> _The problem_: Each entry should be copied as it stands, leaving the pictures behind.

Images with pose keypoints
--- START ---
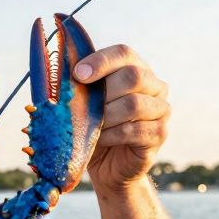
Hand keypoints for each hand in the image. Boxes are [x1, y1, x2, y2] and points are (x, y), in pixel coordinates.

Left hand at [74, 45, 169, 188]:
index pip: (123, 53)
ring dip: (106, 116)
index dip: (101, 61)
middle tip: (83, 107)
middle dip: (103, 92)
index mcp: (136, 68)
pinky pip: (135, 130)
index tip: (78, 74)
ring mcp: (161, 109)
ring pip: (134, 104)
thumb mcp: (86, 103)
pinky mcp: (159, 133)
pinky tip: (99, 139)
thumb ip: (81, 84)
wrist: (108, 166)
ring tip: (90, 126)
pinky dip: (111, 135)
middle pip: (133, 76)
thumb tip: (58, 69)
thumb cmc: (95, 128)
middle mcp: (154, 86)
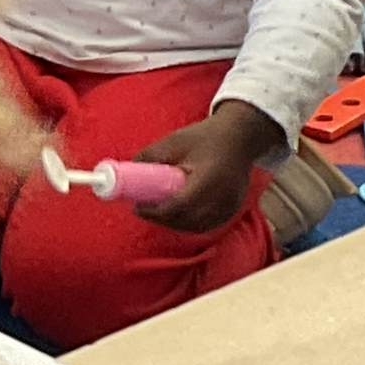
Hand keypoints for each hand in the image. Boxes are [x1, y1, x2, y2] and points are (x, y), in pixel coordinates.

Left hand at [134, 101, 284, 232]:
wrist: (240, 138)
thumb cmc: (204, 138)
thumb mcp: (174, 142)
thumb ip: (149, 157)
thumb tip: (124, 172)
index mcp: (209, 177)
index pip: (180, 205)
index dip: (156, 212)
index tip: (138, 207)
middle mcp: (223, 195)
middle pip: (187, 220)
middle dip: (162, 220)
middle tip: (143, 211)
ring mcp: (231, 205)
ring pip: (197, 227)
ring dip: (175, 224)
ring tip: (156, 212)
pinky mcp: (233, 210)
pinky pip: (208, 225)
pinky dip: (190, 225)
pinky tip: (175, 217)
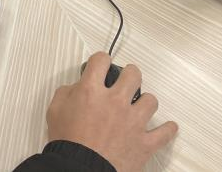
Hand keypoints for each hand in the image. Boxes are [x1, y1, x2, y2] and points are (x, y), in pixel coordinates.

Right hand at [46, 52, 177, 171]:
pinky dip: (167, 129)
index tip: (101, 64)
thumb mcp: (54, 110)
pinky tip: (167, 127)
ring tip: (138, 107)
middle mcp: (116, 101)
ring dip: (144, 102)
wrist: (80, 168)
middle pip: (133, 74)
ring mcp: (133, 121)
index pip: (101, 60)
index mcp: (91, 91)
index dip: (101, 60)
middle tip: (125, 81)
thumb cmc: (67, 141)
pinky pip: (165, 132)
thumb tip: (76, 87)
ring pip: (151, 100)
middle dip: (129, 74)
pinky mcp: (144, 142)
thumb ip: (66, 93)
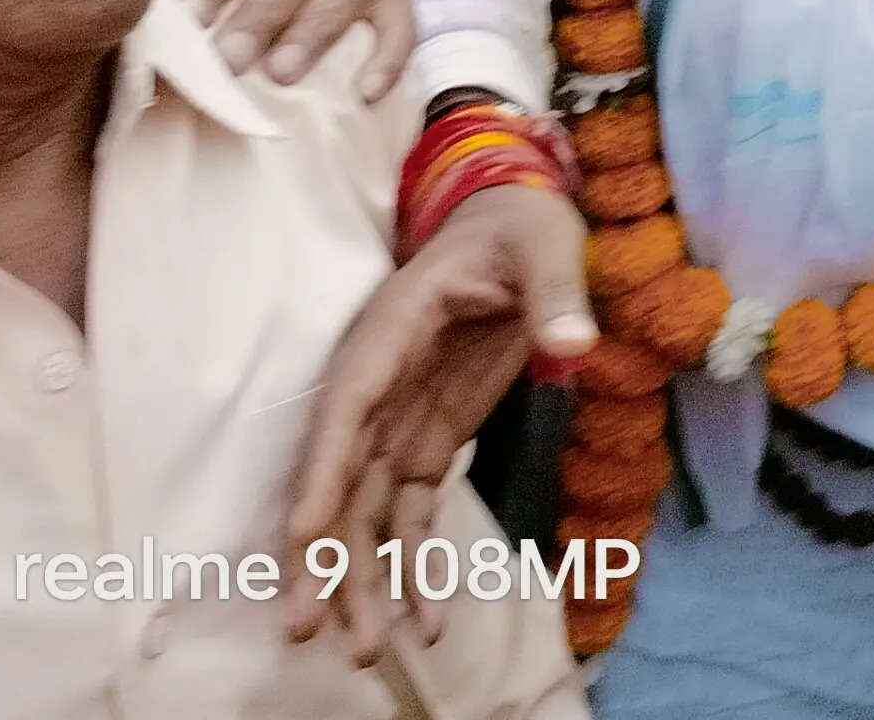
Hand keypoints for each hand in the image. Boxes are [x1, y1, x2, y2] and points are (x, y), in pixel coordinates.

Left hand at [188, 0, 413, 93]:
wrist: (309, 35)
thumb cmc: (249, 33)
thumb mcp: (215, 23)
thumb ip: (186, 33)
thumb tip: (151, 64)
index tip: (190, 21)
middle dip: (261, 12)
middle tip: (231, 60)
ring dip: (313, 28)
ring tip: (284, 75)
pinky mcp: (392, 1)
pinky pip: (398, 18)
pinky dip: (387, 52)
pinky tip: (367, 91)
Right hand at [279, 178, 593, 660]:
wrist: (514, 222)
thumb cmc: (519, 226)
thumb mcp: (545, 244)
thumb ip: (556, 292)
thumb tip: (571, 340)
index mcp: (391, 332)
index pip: (346, 409)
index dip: (320, 472)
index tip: (302, 535)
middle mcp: (380, 386)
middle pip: (340, 479)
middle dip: (323, 556)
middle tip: (314, 630)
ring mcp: (399, 420)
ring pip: (366, 511)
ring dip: (362, 579)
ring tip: (366, 650)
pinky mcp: (429, 439)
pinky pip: (412, 512)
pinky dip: (416, 565)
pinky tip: (429, 621)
--- END ---
> _Solution for this problem_:
Hand keypoints for each hand in the image. Boxes are [x1, y1, x2, y2] and points are (x, y), in pixel coordinates.

Left hand at [74, 45, 169, 188]:
index pip: (123, 53)
ring dip: (106, 116)
index dip: (101, 61)
middle tip: (83, 107)
middle dip: (103, 92)
index mcp: (136, 68)
pinky pip: (135, 130)
index tip: (78, 74)
ring mcp: (161, 109)
ring pip: (134, 104)
thumb mcp: (86, 103)
pinky mcp: (159, 133)
pinky tip: (99, 139)
thumb ip: (81, 84)
wrist: (108, 166)
ring tip: (90, 126)
pinky dip: (111, 135)
middle pip: (133, 76)
thumb tip: (58, 69)
thumb cmc: (95, 128)
middle mcp: (154, 86)
Hand keypoints for each hand in the image. Boxes are [x1, y1, x2, y2] and points are (x, y), in pixel coordinates.

Left hand at [134, 101, 284, 232]:
wrist: (240, 138)
thumb cmc: (204, 138)
thumb mcp: (174, 142)
thumb ip: (149, 157)
thumb tip: (124, 172)
index mcp: (209, 177)
index pip: (180, 205)
index dip: (156, 212)
index tip: (138, 207)
middle mcp: (223, 195)
middle pip: (187, 220)
middle dip: (162, 220)
middle tip: (143, 211)
ring mcp: (231, 205)
ring pip: (197, 227)
ring dip: (175, 224)
ring tip: (156, 212)
pinky mcp: (233, 210)
pinky pip: (208, 225)
pinky dip: (190, 225)
pinky tip: (175, 217)
Hand keypoints for each hand in the image. Boxes are [x1, y1, x2, y2] and points are (x, y), in pixel coordinates.

Right hand at [46, 52, 177, 171]:
pinky dip: (167, 129)
index tip: (101, 64)
thumb mcp: (54, 110)
pinky tip: (167, 127)
ring tip: (138, 107)
middle mcp: (116, 101)
ring dip: (144, 102)
wrist: (80, 168)
middle pip: (133, 74)
ring mcp: (133, 121)
index pip: (101, 60)
index mcp: (91, 91)
index dip: (101, 60)
middle tip: (125, 81)
thumb cmc: (67, 141)
pinky pip: (165, 132)
thumb tip: (76, 87)
ring pip: (151, 100)
middle dip: (129, 74)
pinky mcp: (144, 142)
thumb ip: (66, 93)
Hand keypoints for each hand in the image. Boxes are [x1, y1, x2, y2] and points are (x, y), in pixel coordinates.

Left hand at [188, 0, 413, 93]:
wrist: (309, 35)
thumb cmc: (249, 33)
thumb mcp: (215, 23)
thumb ip: (186, 33)
thumb tip: (151, 64)
index tip: (190, 21)
middle dip: (261, 12)
middle tip: (231, 60)
ring dip: (313, 28)
ring tip: (284, 75)
pinky mcp: (392, 1)
pinky pip: (398, 18)
pinky dip: (387, 52)
pinky tip: (367, 91)
Right hand at [279, 178, 593, 660]:
wrist: (514, 222)
thumb cmc: (519, 226)
thumb mcp: (545, 244)
thumb ip: (556, 292)
thumb tip: (571, 340)
index mcp: (391, 332)
index pip: (346, 409)
index dip: (320, 472)
index tip: (302, 535)
middle mcp: (380, 386)
middle pip: (340, 479)
middle dip: (323, 556)
middle tip: (314, 630)
ring mcp: (399, 420)
ring pip: (366, 511)
ring dip: (362, 579)
ring tip: (366, 650)
pinky mcp: (429, 439)
pinky pip: (412, 512)
pinky dip: (416, 565)
pinky tip: (429, 621)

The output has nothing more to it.